Taste & See: Bangkok is nothing if not swarming with places to eat outside. Every corner is dotted with vendors selling hand-held snacks to go for mere pennies. Entire lanes are lined with sit down made-to-order street stalls. Around every side street is an impromptu buffet line, tables stacked with pan after pan of heady, homemade dishes whipped up every morning in time for the working crowd's breakfast rush. Street food is the life-blood of the city, the real reason to be a tourist in Thailand.
Last winter I spent one blissful day traipsing through the grimy sludge of Bangkok's back allies in search of hidden food markets unknown to those who stay on the beaten path. After a good five hours of grazing from a few dozen tiny eateries, snapping hundreds of photos, and chatting it up with Thailand's true celebrity chefs, I had plum wore myself out. (Naturally, the only thing to do was commemorate all my hard work by sitting down for a nice meal--but that will have to be another entry.)
Eating as much as I ate that day is not a feat to be attempted by any but the seasoned, intrepid snacking journalists. The rest of you, stick to your three square meals and leave the hard work to us. Not to say you shouldn't try the food! If you're lucky enough to be in Bangkok, eat all you can. Do push-ups at night in your hostel to whip up a second bout of hunger. Sit where crowds gather, point to what looks tasty and gobble it up without knowing if the water is pure.
If Western Thai restaurants, with their predictable (but still-tasty!) standards of phad thai and penang curry are all you have to go on- well, you might still miss out on the pleasure of dousing hours of walking in the sweaty sun with a 25 cent ice-cold half pineapple. But at least you can gaze longingly upon Thailand's glorious culinary array from a safe distance through, I'm sorry, I have to say it- the fruits of my labour.
The pun had to be made sooner or later.
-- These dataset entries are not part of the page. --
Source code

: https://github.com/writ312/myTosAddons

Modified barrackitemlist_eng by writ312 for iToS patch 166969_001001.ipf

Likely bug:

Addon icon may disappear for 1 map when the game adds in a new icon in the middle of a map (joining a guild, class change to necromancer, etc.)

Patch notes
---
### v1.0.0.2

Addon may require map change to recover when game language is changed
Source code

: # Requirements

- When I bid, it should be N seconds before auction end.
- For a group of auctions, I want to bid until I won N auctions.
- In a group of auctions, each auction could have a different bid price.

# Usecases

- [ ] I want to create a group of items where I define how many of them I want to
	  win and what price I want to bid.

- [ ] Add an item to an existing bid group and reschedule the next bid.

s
Now that we've got that out of the way, we can all relax and daydream about strawberry smoothies.
My raving about all things small and red as harbingers of summer notwithstanding, mounds of strawberries and cherry tomatoes are a delight to be savoured in Thailand's cool winter season.
This devastatingly handsome bag of strawberries can be yours for 15 baht, or about 35 cents.
Guava, 25 baht per kilo- about 60 cents.
The guavas to the right are what we might find underripe, crunchy but a touch sweet and fleshy in the middle.
The strawberries do make an incredible smoothie, however.
Strawberries float lazily in a bowl of icy water, ready to work their magic on parched passer-bys.
Nothing but strawberries, ice and a tiny bit of sugar water . . . bliss at 20 baht (50 cents) a cup.